Every debt consolidation option has unique advantages and disadvantages. Furthermore, not every option is available to everyone. It all depends on your situation.
This article will help you learn more about the options available to get a better idea of which choice is right for you.
When it comes to debt consolidation getting a debt consolidation loan seems like the obvious choice. This type of loan is given out by a bank, credit union, or finance company. The financial institution provides you with a loan that is large enough to pay off all your outstanding debts. In this way, your debts are then consolidated, i.e., brought together under one loan. Consequently, you only have one monthly payment to worry about, and you can often get a lower interest rate than what you were paying previously. Additionally, you will get your debt paid off within a set amount of time, and the fees charged for this service are generally pretty low.
When you take out a home equity loan, you’re borrowing the equity you’ve accrued on your house to pay off your outstanding debts. So, for example, if the bank believes your home is worth $300,000 and your mortgage is $250,000, this means you own $50,000 of your home. This is your equity. Essentially, you can take a loan out of up to $50,000. In general, the bank will extend you a second mortgage for this loan. As a result, you’ll have two mortgage payments to make.
This type of loan usually has very low interest rates and flexible payment arrangements. However, you may be charged a number of fees for the costs involved in creating a second mortgage. Additionally, banks don’t usually like to do small mortgages, so you might be required to take out a minimum loan of $10,000.
A line of credit or overdraft is pretty much the same thing. They both work by turning your bank card into a credit card that allows you to spend money you don’t have up to a predetermined limit. Also, like a credit card, you only have to make a minimum payment each month.
You can get either a secured or unsecured line of credit or overdraft. The one you go with will depend on your bank’s lending policy and your situation.
Lines of credit usually offer the lowest interest rates possible. Additionally, their minimum monthly payments provide great flexibility, and you can pay the loan off as slowly or as quickly as you want.
If you can’t obtain a debt consolidation loan, you might consider consolidating your credit card balances onto one low-interest rate card. However, if you do this, you will need to be aggressive about paying off this card by putting a set amount of money onto the balance each month rather than just the minimum balance. For instance, if the card’s minimum payment is $50 and you budget to pay off $500 each month, you’ll pay off the balance in a reasonable amount of time. However, it can be hard to qualify for a low-interest rate card. Sometimes credit card companies offer low-interest promotional rates, but these usually only last for a few months. Once the promotional rate ends, the normal interest rate could be very high, making it harder for you to pay down your debt.

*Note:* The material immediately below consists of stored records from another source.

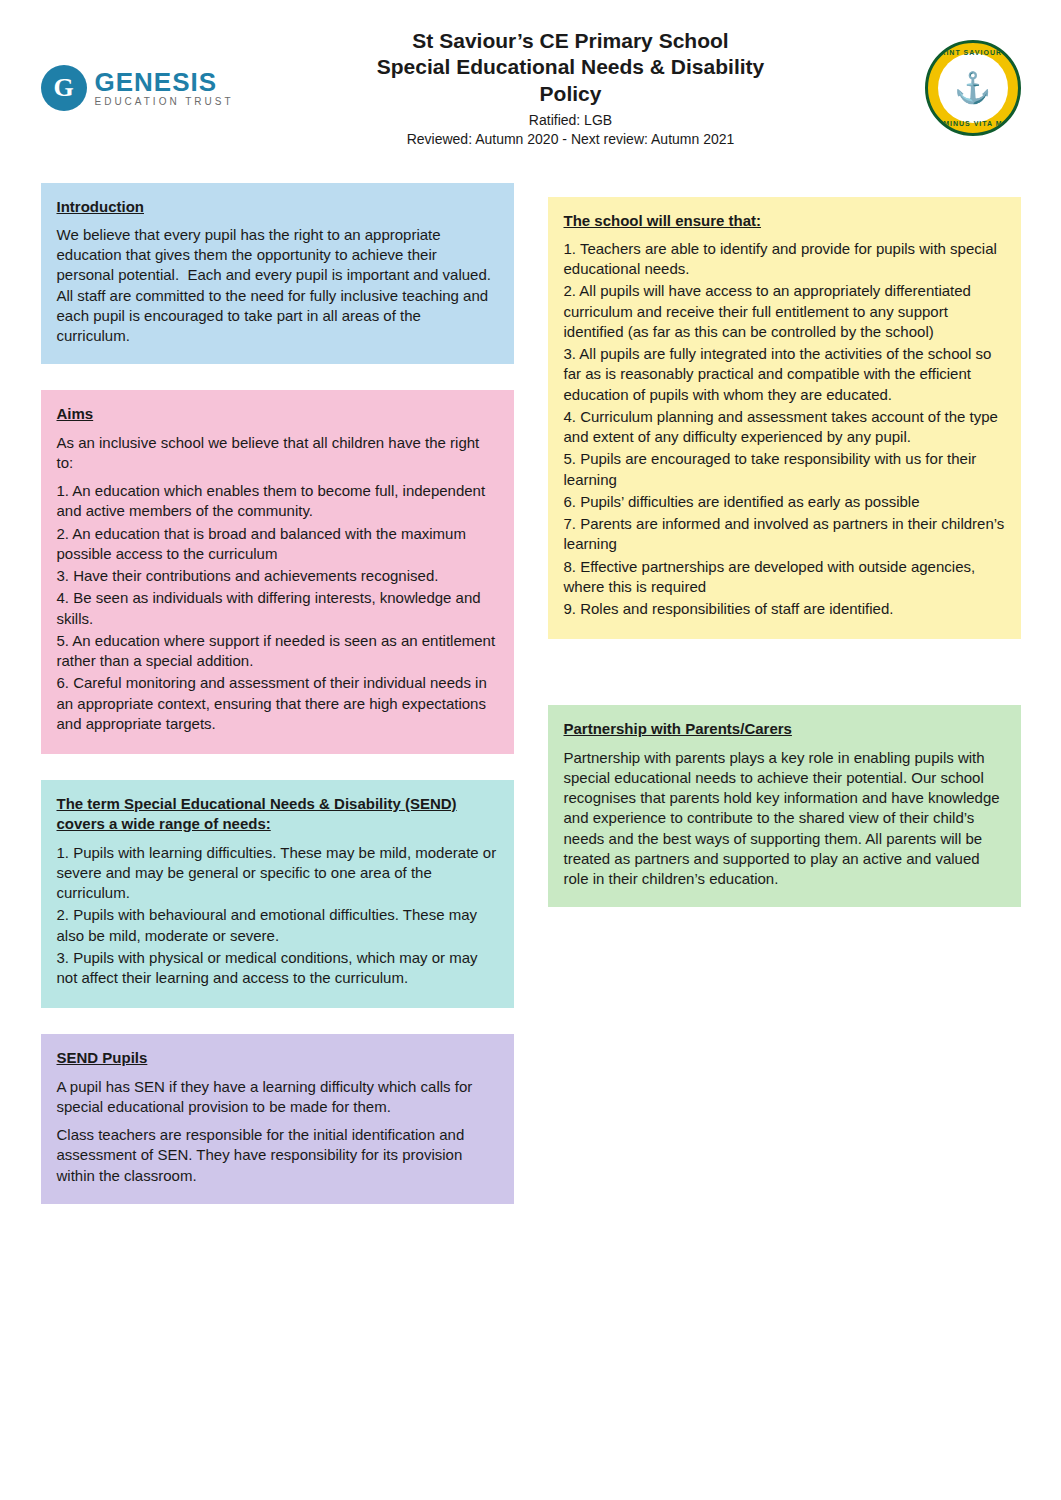G
GENESIS
Education Trust
St Saviour’s CE Primary School
Special Educational Needs & Disability
Policy
Ratified: LGB
Reviewed: Autumn 2020 - Next review: Autumn 2021
Saint Saviour's
⚓
Dominus Vita Mea
Introduction
We believe that every pupil has the right to an appropriate education that gives them the opportunity to achieve their personal potential. Each and every pupil is important and valued. All staff are committed to the need for fully inclusive teaching and each pupil is encouraged to take part in all areas of the curriculum.
Aims
As an inclusive school we believe that all children have the right to:
1. An education which enables them to become full, independent and active members of the community.
2. An education that is broad and balanced with the maximum possible access to the curriculum
3. Have their contributions and achievements recognised.
4. Be seen as individuals with differing interests, knowledge and skills.
5. An education where support if needed is seen as an entitlement rather than a special addition.
6. Careful monitoring and assessment of their individual needs in an appropriate context, ensuring that there are high expectations and appropriate targets.
The term Special Educational Needs & Disability (SEND) covers a wide range of needs:
1. Pupils with learning difficulties. These may be mild, moderate or severe and may be general or specific to one area of the curriculum.
2. Pupils with behavioural and emotional difficulties. These may also be mild, moderate or severe.
3. Pupils with physical or medical conditions, which may or may not affect their learning and access to the curriculum.
SEND Pupils
A pupil has SEN if they have a learning difficulty which calls for special educational provision to be made for them.
Class teachers are responsible for the initial identification and assessment of SEN. They have responsibility for its provision within the classroom.
The school will ensure that:
1. Teachers are able to identify and provide for pupils with special educational needs.
2. All pupils will have access to an appropriately differentiated curriculum and receive their full entitlement to any support identified (as far as this can be controlled by the school)
3. All pupils are fully integrated into the activities of the school so far as is reasonably practical and compatible with the efficient education of pupils with whom they are educated.
4. Curriculum planning and assessment takes account of the type and extent of any difficulty experienced by any pupil.
5. Pupils are encouraged to take responsibility with us for their learning
6. Pupils’ difficulties are identified as early as possible
7. Parents are informed and involved as partners in their children’s learning
8. Effective partnerships are developed with outside agencies, where this is required
9. Roles and responsibilities of staff are identified.
Partnership with Parents/Carers
Partnership with parents plays a key role in enabling pupils with special educational needs to achieve their potential. Our school recognises that parents hold key information and have knowledge and experience to contribute to the shared view of their child’s needs and the best ways of supporting them. All parents will be treated as partners and supported to play an active and valued role in their children’s education.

If no other consolidation options work for you, you should consider a debt management program. This type of program consolidates all your debt payments into one monthly payment. You make this payment to a credit counseling organization, and they dispense the funds to your various creditors. However, there is a caveat to this. Your credits must agree to participate in this program. Therefore, your credit counselor will need to draw up a proposal that demonstrates that this is the best fit for your situation. In general, enrolling in this program will get your debt paid off within five years.
Debt consolidation involves bringing all your debt payments together and paying them using one payment. There are many advantages to this, but chief among them is it makes it easier to manage your debt. Instead of keeping track of multiple debts, payments, and payment deadlines, you only have to deal with one. Additionally, you only have to handle one interest rate. Hopefully, one of the consolidation options we’ve mentioned here will work for your situation and make it possible for you to handle your debt repayment in a reasonable amount of time.